**Exercise objective**
Give back every entry exactly as it is written, but not the pictures.

**Material for this task**
-*-
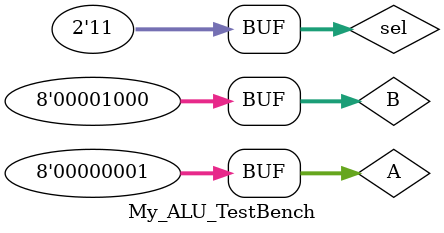
<source format=v>
module My_ALU_TestBench();
	reg signed [7:0] A;
	reg signed [7:0] B;
	wire signed [7:0] S;
	reg [1:0] sel;

	My_ALU my_ALU(S,A,B,sel);
	initial begin
		$dumpfile("alu.vd");
		$dumpvars(0,My_ALU_TestBench);
		A = 8'sb00000001;
		B = 8'sb10000000;
		sel = 0;
		#20;

		B = 8'sb00000001;
		sel = 1;
		#20;

		B = 8'sb11111111;
		sel = 2;
		#20;

		B = 8'sb00000001;
		#20;

		sel = 3;
		#20;

		B = 8'sb00001000;
		#20;
	end
	

endmodule

</source>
-*-
**Answer for this exercise**
<source format=v>
module My_ALU_TestBench();
	reg signed [7:0] A;
	reg signed [7:0] B;
	wire signed [7:0] S;
	reg [1:0] sel;

	My_ALU my_ALU(S,A,B,sel);
	initial begin
		$dumpfile("alu.vd");
		$dumpvars(0,My_ALU_TestBench);
		A = 8'sb00000001;
		B = 8'sb10000000;
		sel = 0;
		#20;

		B = 8'sb00000001;
		sel = 1;
		#20;

		B = 8'sb11111111;
		sel = 2;
		#20;

		B = 8'sb00000001;
		#20;

		sel = 3;
		#20;

		B = 8'sb00001000;
		#20;
	end
	

endmodule

</source>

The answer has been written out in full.